> _DOCUMENT EXCERPT_:

□ □ □ □ □ □ □

# 2.7T in a Passat Wagon



## JWelty (Oct 7, 2003)

Check it out, its a pretty straight forward swap since the Passat and a6 are very similar.
Brett Fletcher - 2000 Passat Wagon 2.7TT


----------



## billzcat1 (Sep 10, 2001)

*Re: 2.7T in a Passat Wagon ([email protected])*

I think you mean "related to A4"
Must be fun having 250 hp and front wheel drive







Good for doing burnouts though!


----------



## DIRTYONE (Feb 16, 2004)

that guy is lucky bi turbo is the way to go


----------



## PERCH 24V (Oct 23, 2003)

*Re: 2.7T in a Passat Wagon (billzcat1)*

"Must be fun having 250 hp and front wheel drive Good for doing burnouts though!" 
His car is actually 4-motion....


----------



## jhillyer (Feb 17, 2002)

*Re: 2.7T in a Passat Wagon ([email protected])*

I'm wondering how deep the pockets are of my local smog certifier. "Yeah, say you found something unusual, and ah, that something was maybe inconsistent with this VIN; would you consider $300 cash to 'fix' it so I pass smog?"

□ □ □ □ □ □ □

> _LISTED ENTRIES_:
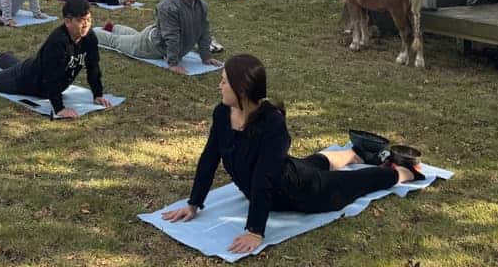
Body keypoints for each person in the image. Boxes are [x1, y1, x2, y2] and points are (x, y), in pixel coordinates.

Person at [163, 54, 424, 254]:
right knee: (311, 163)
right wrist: (194, 203)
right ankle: (354, 154)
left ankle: (403, 172)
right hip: (284, 173)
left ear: (242, 91)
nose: (219, 86)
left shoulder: (272, 123)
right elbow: (209, 158)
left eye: (224, 82)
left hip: (301, 193)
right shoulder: (222, 113)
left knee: (357, 181)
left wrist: (255, 231)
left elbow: (264, 178)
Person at [0, 0, 110, 119]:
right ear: (67, 21)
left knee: (19, 66)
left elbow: (93, 67)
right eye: (81, 21)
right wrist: (59, 109)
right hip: (26, 81)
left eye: (89, 20)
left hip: (36, 71)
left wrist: (97, 94)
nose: (86, 24)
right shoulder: (58, 42)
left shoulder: (89, 37)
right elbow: (52, 77)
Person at [92, 0, 224, 73]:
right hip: (149, 46)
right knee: (116, 42)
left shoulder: (201, 5)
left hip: (156, 35)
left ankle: (114, 27)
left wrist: (206, 57)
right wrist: (173, 63)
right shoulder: (169, 6)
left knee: (135, 36)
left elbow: (204, 31)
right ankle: (93, 33)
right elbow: (172, 36)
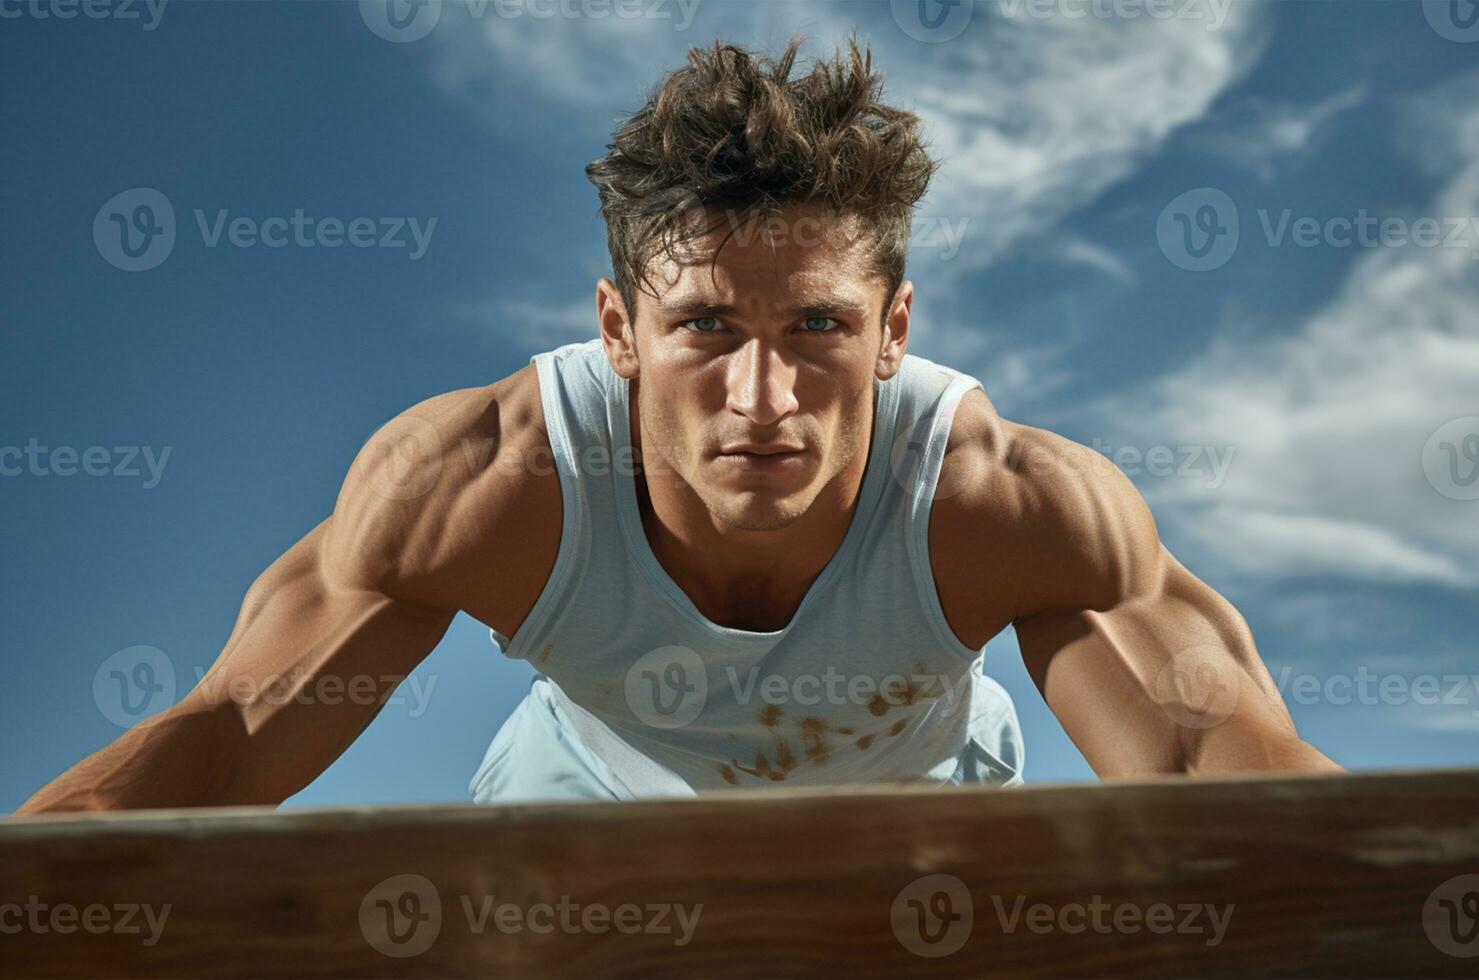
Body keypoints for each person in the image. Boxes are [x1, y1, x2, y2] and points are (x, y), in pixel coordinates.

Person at [15, 37, 1339, 816]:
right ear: (618, 330)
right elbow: (214, 753)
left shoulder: (1010, 508)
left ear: (893, 332)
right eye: (707, 328)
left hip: (914, 830)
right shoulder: (479, 486)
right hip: (574, 810)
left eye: (816, 330)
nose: (763, 402)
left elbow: (1228, 768)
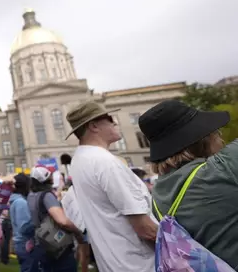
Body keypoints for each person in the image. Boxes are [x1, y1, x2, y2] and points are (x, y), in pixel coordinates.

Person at [142, 100, 238, 267]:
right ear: (202, 139)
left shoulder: (158, 195)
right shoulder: (220, 168)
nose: (221, 139)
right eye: (216, 132)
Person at [67, 102, 156, 272]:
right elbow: (146, 229)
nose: (114, 122)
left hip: (115, 263)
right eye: (108, 119)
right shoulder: (105, 162)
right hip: (140, 264)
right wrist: (186, 248)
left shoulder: (80, 159)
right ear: (93, 126)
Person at [27, 166, 83, 272]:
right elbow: (62, 221)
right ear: (47, 178)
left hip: (41, 243)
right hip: (57, 246)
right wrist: (77, 232)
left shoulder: (31, 195)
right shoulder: (47, 196)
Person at [10, 173, 34, 272]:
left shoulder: (17, 201)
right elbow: (24, 227)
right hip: (24, 243)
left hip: (21, 242)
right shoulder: (20, 202)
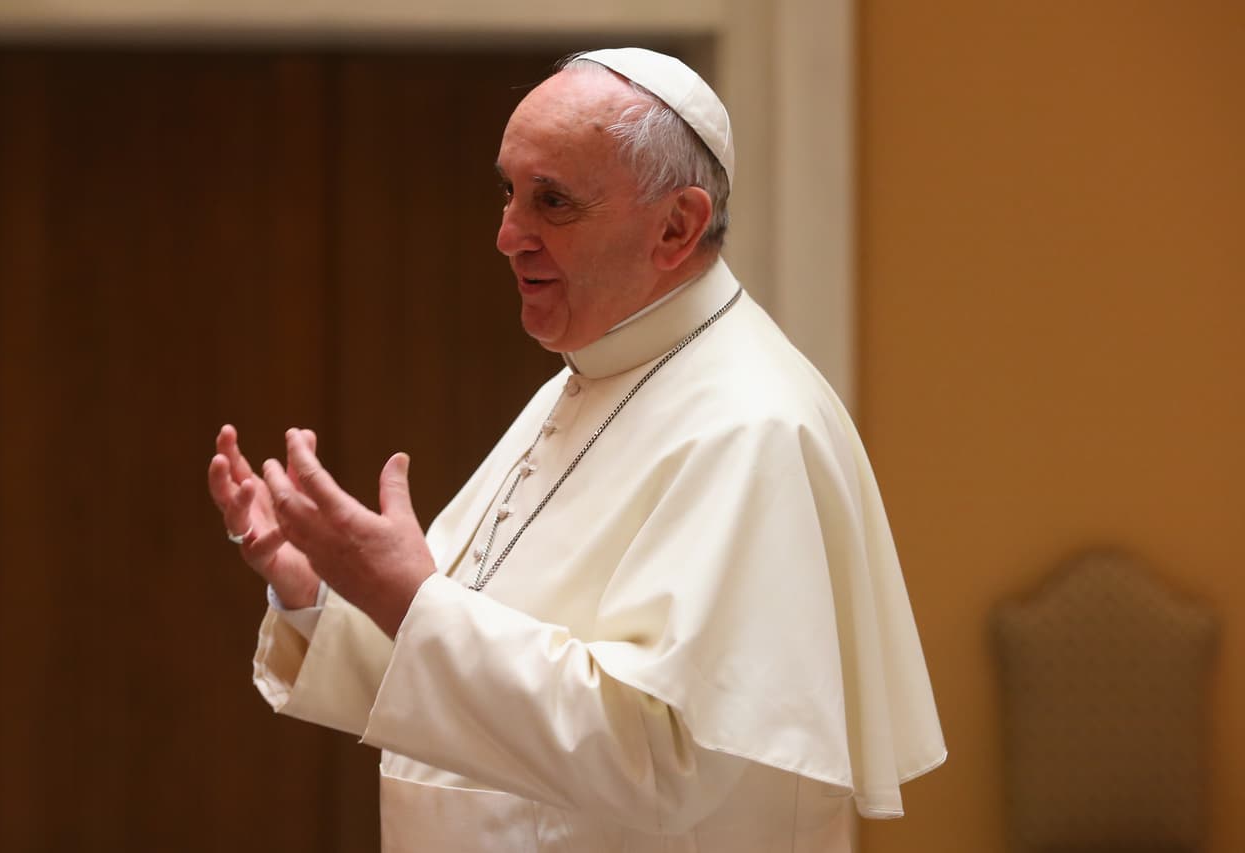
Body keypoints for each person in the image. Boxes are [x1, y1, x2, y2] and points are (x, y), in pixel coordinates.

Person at [208, 47, 945, 851]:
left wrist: (409, 600)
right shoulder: (591, 376)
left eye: (552, 201)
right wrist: (322, 591)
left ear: (677, 225)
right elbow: (465, 679)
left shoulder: (751, 425)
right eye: (508, 191)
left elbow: (665, 759)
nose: (506, 236)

□ □ □ □ □ □ □

> _REQUIRED ACTION 1_: In the 2.7T Passat thread, what drivetrain does PERCH 24V say the car actually has?
> _REQUIRED ACTION 2_: Extend the 2.7T Passat thread by writing what comes next after its last post.
The entries have no connection to the 2.7T Passat thread.

> _RESPONSE 1_: It is actually 4-motion.

> _RESPONSE 2_:
The owner's ad should really state it's AWD so it does not seem so boneheaded.
== edit, original text remains ==
I'm not going back to the ad again to check, it's probably edited. Also, the original posting was just to abuse this technical forum as a CLASSIFIED. Somebody lock this thread.

_Modified by jhillyer at 8:19 PM 5-4-2004_


_Modified by jhillyer at 8:20 PM 5-4-2004_


----------



## billzcat1 (Sep 10, 2001)

*Re: 2.7T in a Passat Wagon (PERCH 24V)*

Says right in the ad "Transmission: FWD 5-speed" so....whats the deal with this mythical 4mo?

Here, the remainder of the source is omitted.